A world which no one would knows exists, because there is no one there to experience it. That is just a fanciful thought experiment, like Kant's "thing in itself" that is intrinsically unknowable.
By GaryLouisSmith
#331859
Consul wrote," Right, but materialism/physicalism isn't wedded to any particular fundamental ontology. For example, it is compatible with process ontology, with trope ontology, and with nominalism about attributes (properties).

Materialism is the belief that there is an underlying material substance that endures or perdures through change. Attributes or Forms are fleeting but matter remains. Materialism is a substance philosophy. If the Nominalism and Tropism and Process philosophy you are thinking of are also substance philosophies, then, Yes, they are compatible with materialism, if not then no. I think most people on this blog believe in matter as an underlying substance. I don’t. Berkeley effectively destroyed the idea of matter as substance.
Favorite Philosopher: Gustav Bergmann Location: Kathmandu, Nepal
By Tamminen
#331865
Felix wrote: June 4th, 2019, 5:09 pm I said: "Material objects are clearly not dependent upon subjects for their existence, subjects come and go, but material objects persist. Since they persist when individual subjects pass away, it is reasonable to assume (as Consul has), that they would persist if all subjects passed away. But you refuse to acknowledge this.

Tamminen: "Right, I refuse to acknowledge this, and I think I have given strong arguments against it."

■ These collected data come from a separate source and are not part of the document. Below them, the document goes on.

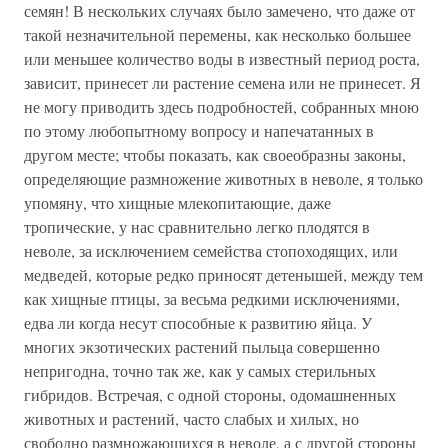
семян! В нескольких случаях было замечено, что даже от
такой незначительной перемены, как несколько большее
или меньшее количество воды в известный период роста,
зависит, принесет ли растение семена или не принесет. Я
не могу приводить здесь подробностей, собранных мною
по этому любопытному вопросу и напечатанных в
другом месте; чтобы показать, как своеобразны законы,
определяющие размножение животных в неволе, я только
упомяну, что хищные млекопитающие, даже
тропические, у нас сравнительно легко плодятся в
неволе, за исключением семейства стопоходящих, или
медведей, которые редко приносят детенышей, между тем
как хищные птицы, за весьма редкими исключениями,
едва ли когда несут способные к развитию яйца. У
многих экзотических растений пыльца совершенно
непригодна, точно так же, как у самых стерильных
гибридов. Встречая, с одной стороны, одомашненных
животных и растений, часто слабых и хилых, но
свободно размножающихся в неволе, а с другой стороны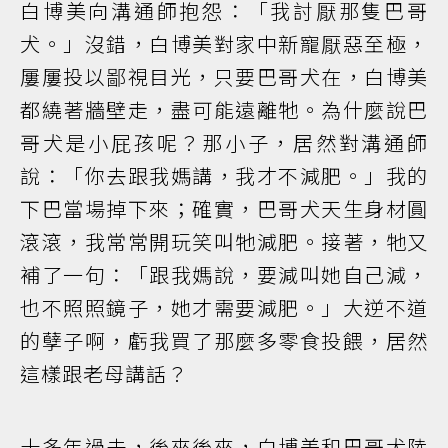
白博美向溝通師抱怨：「我討厭那隻巴哥
犬。」沒錯，白博美對家中新寵厭惡至極，
屢屢投以鄙視目光，只要巴哥犬在，白博美
都繞著牆壁走，盡可能遠離牠。為什麼說巴
哥犬是小屁孩呢？那小子，居然對溝通師
說：「你去跟我媽講，我才不減肥。」我的
下巴當場掉下來；確實，巴哥犬天生身材圓
滾滾，我常常開玩笑叫牠減肥。接著，牠又
補了一句：「跟我媽說，要減叫她自己減，
也不照照鏡子，她才需要減肥。」大逆不道
的孽子啊，虧我買了那麼多零食投餵，居然
這樣跟老母講話？
十多年過去，後來後來，白博美和巴哥犬陸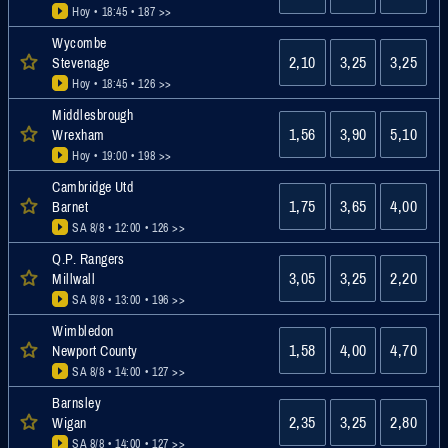
Hoy • 18:45
• 187 >>
Wycombe
2,10
3,25
3,25
Stevenage
Hoy • 18:45
• 126 >>
Middlesbrough
1,56
3,90
5,10
Wrexham
Hoy • 19:00
• 198 >>
Cambridge Utd
1,75
3,65
4,00
Barnet
SA 8/8 • 12:00
• 126 >>
Q.P. Rangers
3,05
3,25
2,20
Millwall
SA 8/8 • 13:00
• 196 >>
Wimbledon
1,58
4,00
4,70
Newport County
SA 8/8 • 14:00
• 127 >>
Barnsley
2,35
3,25
2,80
Wigan
SA 8/8 • 14:00
• 127 >>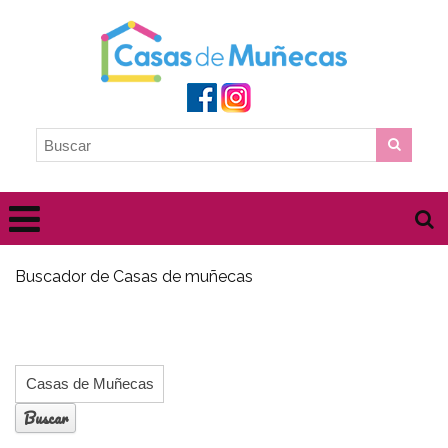
Buscador de Casas de muñecas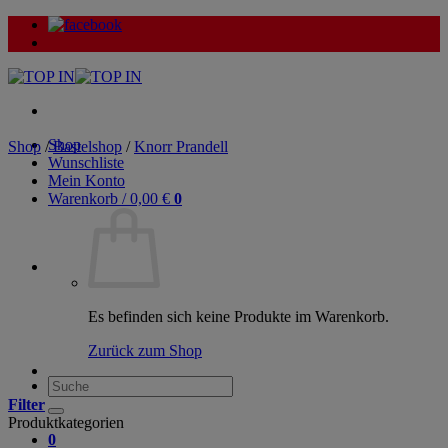
Zum
Inhalt
springen
Shop
Shop
/
Bastelshop
/
Knorr Prandell
Wunschliste
Mein Konto
Warenkorb /
0,00
€
0
Es befinden sich keine Produkte im Warenkorb.
Zurück zum Shop
Suche
nach:
Filter
Produktkategorien
0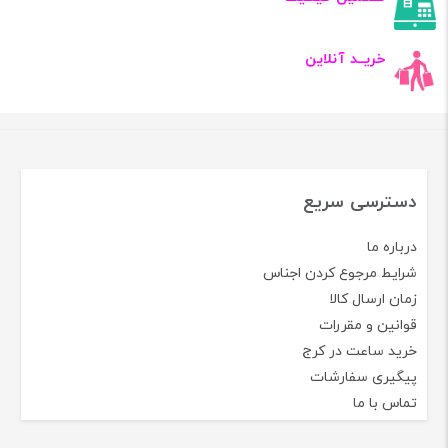
خریــد آنلاین
دسترسی سریع
درباره ما
شرایط مرجوع کردن اجناس
زمان ارسال کالا
قوانین و مقررات
خرید ساعت در کرج
پیگیری سفارشات
تماس با ما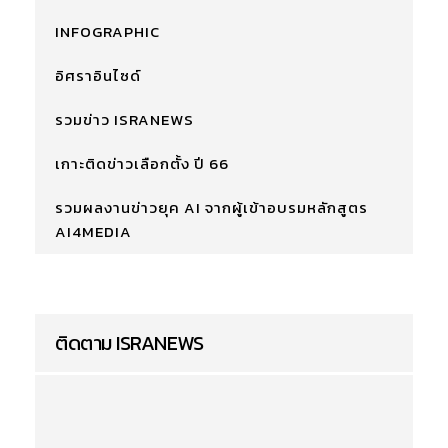
INFOGRAPHIC
อิศราอินไซด์
รวมข่าว ISRANEWS
เกาะติดข่าวเลือกตั้ง ปี 66
รวมผลงานข่าวยุค AI จากผู้เข้าอบรมหลักสูตร
AI4MEDIA
ติดตาม ISRANEWS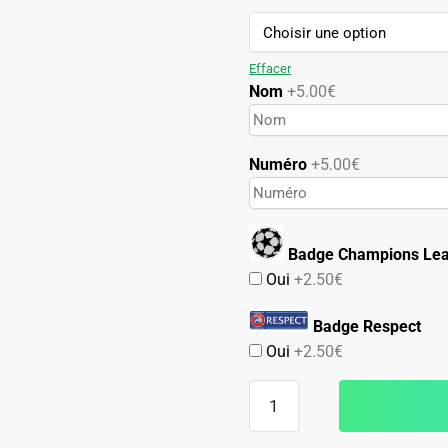
79.90€.
49.90€.
Effacer
Nom
+5.00€
Numéro
+5.00€
Badge Champions Le
Oui
+2.50€
Badge Respect
Oui
+2.50€
quantité
de
Maillot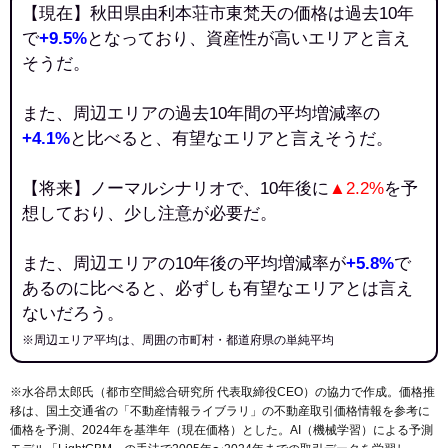
【現在】秋田県由利本荘市東梵天の価格は過去10年
で
+9.5%
となっており、資産性が高いエリアと言え
そうだ。
また、周辺エリアの過去10年間の平均増減率の
+4.1%
と比べると、有望なエリアと言えそうだ。
【将来】ノーマルシナリオで、10年後に
▲2.2%
を予
想しており、少し注意が必要だ。
また、周辺エリアの10年後の平均増減率が
+5.8%
で
あるのに比べると、必ずしも有望なエリアとは言え
ないだろう。
※周辺エリア平均は、周囲の市町村・都道府県の単純平均
※水谷昂太郎氏（都市空間総合研究所 代表取締役CEO）の協力で作成。価格推
移は、国土交通省の「
不動産情報ライブラリ
」の不動産取引価格情報を参考に
価格を予測、2024年を基準年（現在価格）とした。AI（機械学習）による予測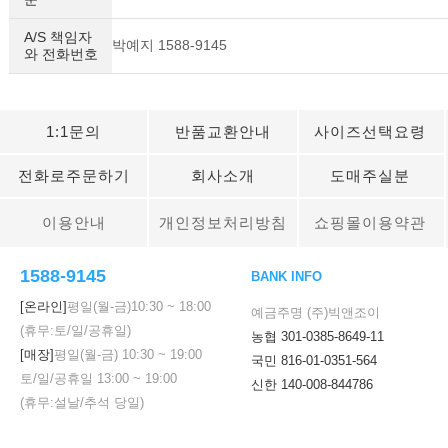
A/S 책임자
박예지 1588-9145
와 전화번호
1:1문의
반품교환안내
사이즈선택요령
전화로주문하기
회사소개
도매주실분
이용안내
개인정보처리방침
쇼핑몰이용약관
1588-9145
BANK INFO
[온라인]
평일(월-금)
10:30
~
18:00
예금주명 (주)빅앤조이
(휴무:토/일/공휴일)
농협 301-0385-8649-11
[매장]
평일(월-금)
10:30
~
19:00
국민 816-01-0351-564
토/일/공휴일
13:00
~
19:00
신한 140-008-844786
(휴무:설날/추석 당일)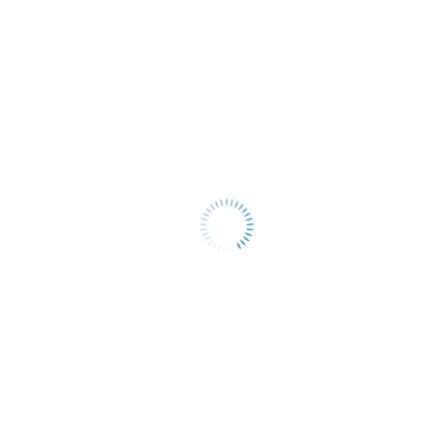
08 мм 200х200 мм из категории
Оголовок СВ
действител
 свяжутся с Вами для согласования условий доставки 
фицирован, соответствует всем стандартам качества. Во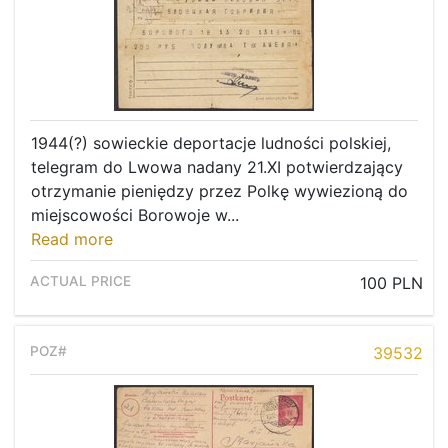
1944(?) sowieckie deportacje ludności polskiej,
telegram do Lwowa nadany 21.XI potwierdzający
otrzymanie pieniędzy przez Polkę wywiezioną do
miejscowości Borowoje w...
Read more
100 PLN
39532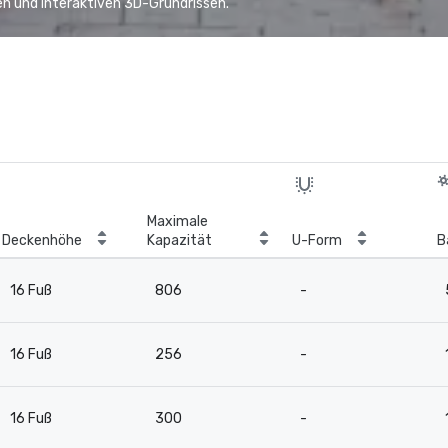
n und interaktiven 3D-Grundrissen.
Maximale
Deckenhöhe
Kapazität
U-Form
B
16 Fuß
806
-
16 Fuß
256
-
16 Fuß
300
-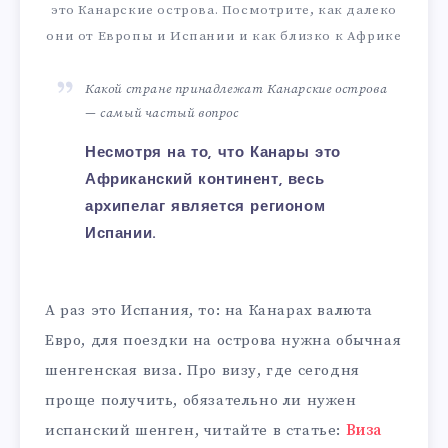
это Канарские острова. Посмотрите, как далеко
они от Европы и Испании и как близко к Африке
Какой стране принадлежат Канарские острова
— самый частый вопрос
Несмотря на то, что Канары это
Африканский континент, весь
архипелаг является регионом
Испании.
А раз это Испания, то: на Канарах валюта
Евро, для поездки на острова нужна обычная
шенгенская виза. Про визу, где сегодня
проще получить, обязательно ли нужен
испанский шенген, читайте в статье:
Виза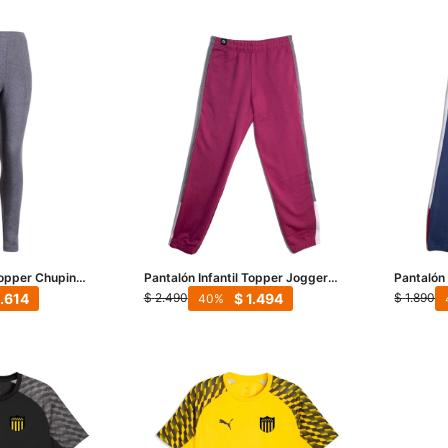
Topper Chupin
Pantalón Infantil Topper Jogger
Pantalón 
Kids - Fucsia - Gris
Kids - Az
1.614
$
1.494
$
2.490
$
1.890
40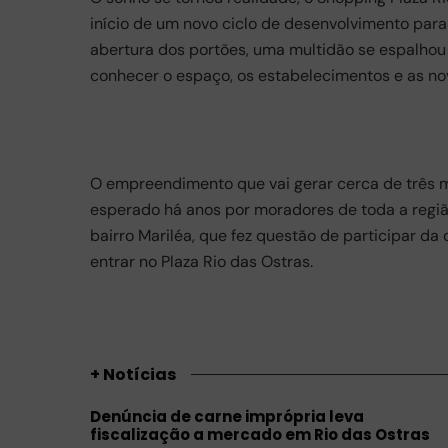
c
at
ail
e
ar
início de um novo ciclo de desenvolvimento para
e
s
gr
e
abertura dos portões, uma multidão se espalho
b
A
a
conhecer o espaço, os estabelecimentos e as no
o
p
m
o
p
k
O empreendimento que vai gerar cerca de três m
esperado há anos por moradores de toda a regiã
bairro Mariléa, que fez questão de participar da
entrar no Plaza Rio das Ostras.
+ Notícias
Denúncia de carne imprópria leva
fiscalização a mercado em Rio das Ostras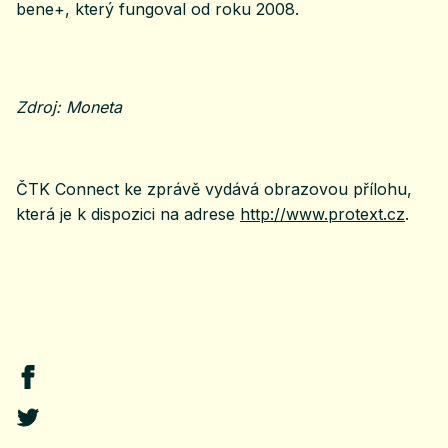
bene+, který fungoval od roku 2008.
Zdroj: Moneta
ČTK Connect ke zprávě vydává obrazovou přílohu,
která je k dispozici na adrese
http://www.protext.cz
.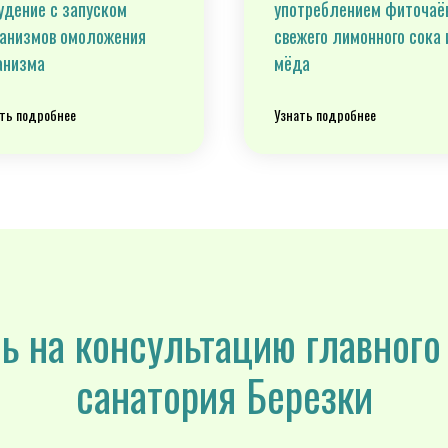
удение с запуском
употреблением фиточаё
анизмов омоложения
свежего лимонного сока 
анизма
мёда
ть подробнее
Узнать подробнее
ь на консультацию главного
санатория Березки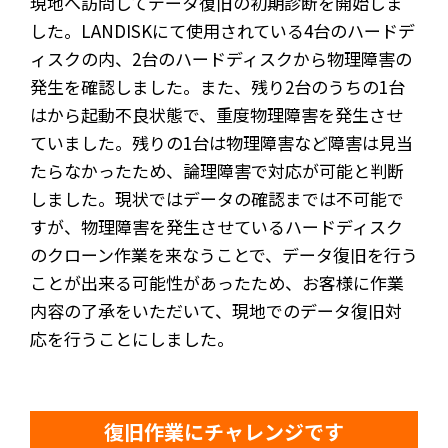
現地へ訪問してデータ復旧の初期診断を開始しま
した。LANDISKにて使用されている4台のハードデ
ィスクの内、2台のハードディスクから物理障害の
発生を確認しました。また、残り2台のうちの1台
はから起動不良状態で、重度物理障害を発生させ
ていました。残りの1台は物理障害など障害は見当
たらなかったため、論理障害で対応が可能と判断
しました。現状ではデータの確認までは不可能で
すが、物理障害を発生させているハードディスク
のクローン作業を来なうことで、データ復旧を行う
ことが出来る可能性があったため、お客様に作業
内容の了承をいただいて、現地でのデータ復旧対
応を行うことにしました。
復旧作業にチャレンジです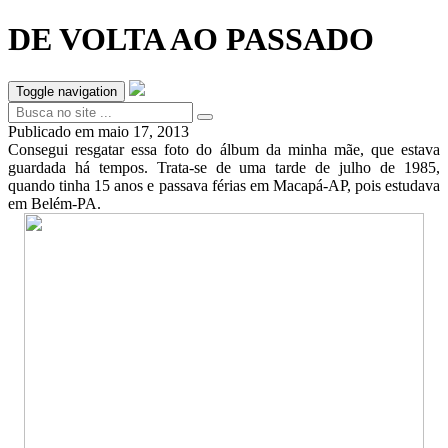
DE VOLTA AO PASSADO
Toggle navigation
Publicado em
maio 17, 2013
Consegui resgatar essa foto do álbum da minha mãe, que estava
guardada há tempos. Trata-se de uma tarde de julho de 1985,
quando tinha 15 anos e passava férias em Macapá-AP, pois estudava
em Belém-PA.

I didn't mean to suggest that a world could exist permanently without subjects. As you said, that is an absurd proposition (from the Latin, absurdus, out of tune). I am only saying that there could be long periods of material existence when there are no subjects. For example, science tells us that it was over 3 billion years before life appeared on earth. Do you disagree with that assessment?
Of course not, but remember that also the periods without subjects belong to the spatiotemporal whole we live in, i.e. our world, the world of subjects.
A world which no one would knows exists, because there is no one there to experience it. That is just a fanciful thought experiment, like Kant's "thing in itself" that is intrinsically unknowable.
Even Kant's "thing in itself" has an ontological relationship with the subject although we cannot say anything of it.
By Tamminen
#331867
Consul
I have noticed that you avoid touching the key points of my reasoning. I presume that this is because you do not understand them, which is my fault of course, because I have not expressed them clearly enough. Philosophizing is not easy, and we often write monologues instead of having fruitful discussions, but I think even that is better than nothing.

Proving that the world without subjects is impossible is of course itself impossible, due to the inherent ontological paradox of our existence, but we can always try to say something that illuminates the situation, using metaphors and poetical expressions. Sometimes poetry contains deeper truths than logical analysis. Who has the patience to go through Gödel's proof? However, someone may get the idea immediately, by a sudden insight, or reading a piece of poetry.